For most of you, your pension might be at the back of your mind because it seems like a lifetime away. However, as recent press attention has showed us, putting money towards our post-retirement fund is incredibly important. It is never too early to start planning for your pension.
But with this in mind, people put off planning their pension because they are unaware of the options available to them. Here, True Potential Investor explain the options:
Attitudes towards the UK pensions:
According to the Office for National Statistics (ONS), there has been a drop in people contributing to their pensions. Figures show 50% of people didn’t contribute to their pension in 2014/15 — up from 38% in 2010/11. This stagnation is largely attributed to rising living costs and unemployment.
2016 has seen a shift in attitudes and, according to True Potential Investor, there was a drop in the amount of people who didn’t contribute to their pensions pots. In Q3 of 2016, just 35% put nothing towards their pension. This is a reduction of 4% on the previous quarter. We’re clearly becoming more aware of the importance of pensions, but do we truly understand our options?
What options are available to you?
Most of you will get a choice in what type of pension you want. There are several types of pensions available. Generally, they are broken down into two categories: personal and workplace pensions.
Auto-enrolment pension plan
Your employer must make a workplace pension scheme available for their employees. It is a retirement investment scheme whereby each month, you’ll pay a percentage of your salary into the retirement pot. Your employer and the government will also contribute.
A workplace pension currently has a minimum contribution – at present this stands at 2% of your earnings. This is broken down to 0.8% from you, 1% from your employer and 0.2% as tax relief from the government. As of April 2018, this minimum will increase to 5% (2.4% from you, 2% from your employer and 0.6% as tax relief) and by April 2019, it will be 8% (4% from you, 3% from your employer and 1% as tax relief).
Defined contribution pension vs defined benefit pension
People might get these types of pensions confused because they sound the same – however they are completely different. Defined contribution pensions can be either a workplace or personal pension, with the money paid in coming from the employee, employer or both. The money is invested, so the amount you receive is dependent on the investment’s performance and how much is paid in.
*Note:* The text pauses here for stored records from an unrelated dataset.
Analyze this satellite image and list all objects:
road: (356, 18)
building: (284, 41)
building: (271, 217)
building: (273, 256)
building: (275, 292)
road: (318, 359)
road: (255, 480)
However, with a defined benefit pension plan, they are always workplace pensions. You’re guaranteed a certain amount once you retire, although this is dependent on your salary, how long you’ve worked for the employer and your pension scheme’s rules.
Personal pension plan
A personal pension is individual to you. The money you pay in is invested with the aim of growing the fund before you reach retirement. You have control over how and where the amount is invested.
However, there is a limit on how much you contribute to it each year. Currently, £40,000 is the maximum you can invest in a single year, although this does depend on your earnings. When you reach 55, you’ll be able to access your fund, taking an income via Drawdown or purchasing an annuity to receive a regular monthly payment. You’ll be able to access 25% of the total amount tax-free as either a lump sum or many smaller amounts.
A comfortable retirement
Whatever pension type you choose, it’s important to be aware of how much money you will need when you reach retirement to live comfortably. True Potential Investor’s Savings Gap report found that to live comfortably in retirement, you’ll need £23,000 per year. However, in reality, Brits are on-track to receive just £6,000 per year from their retirement fund.
Be aware that your pension pot will need to keep you going for around 20-30 years – and after working your whole life, you will want to live comfortably and enjoy your retirement. When determining how much to set aside each month, remember that your outgoings will likely be significantly less once you retire — for example, you’ll likely have paid off the majority or all of your mortgage and will no longer be supporting your grown-up children.
Remember your State Pension could potentially top up your pension pot to make retirement more comfortable. Those retiring after April 2016 will receive £7,582 per year — although you have to reach State Pension age before you can access this fund. Estimates predict that this age will rise to 70 by early 2060, so this should be a key consideration in your pension plans.
With investing, your capital is at risk. Investments can fluctuate in value and you may get back less than you invest. Tax rules can change at any time.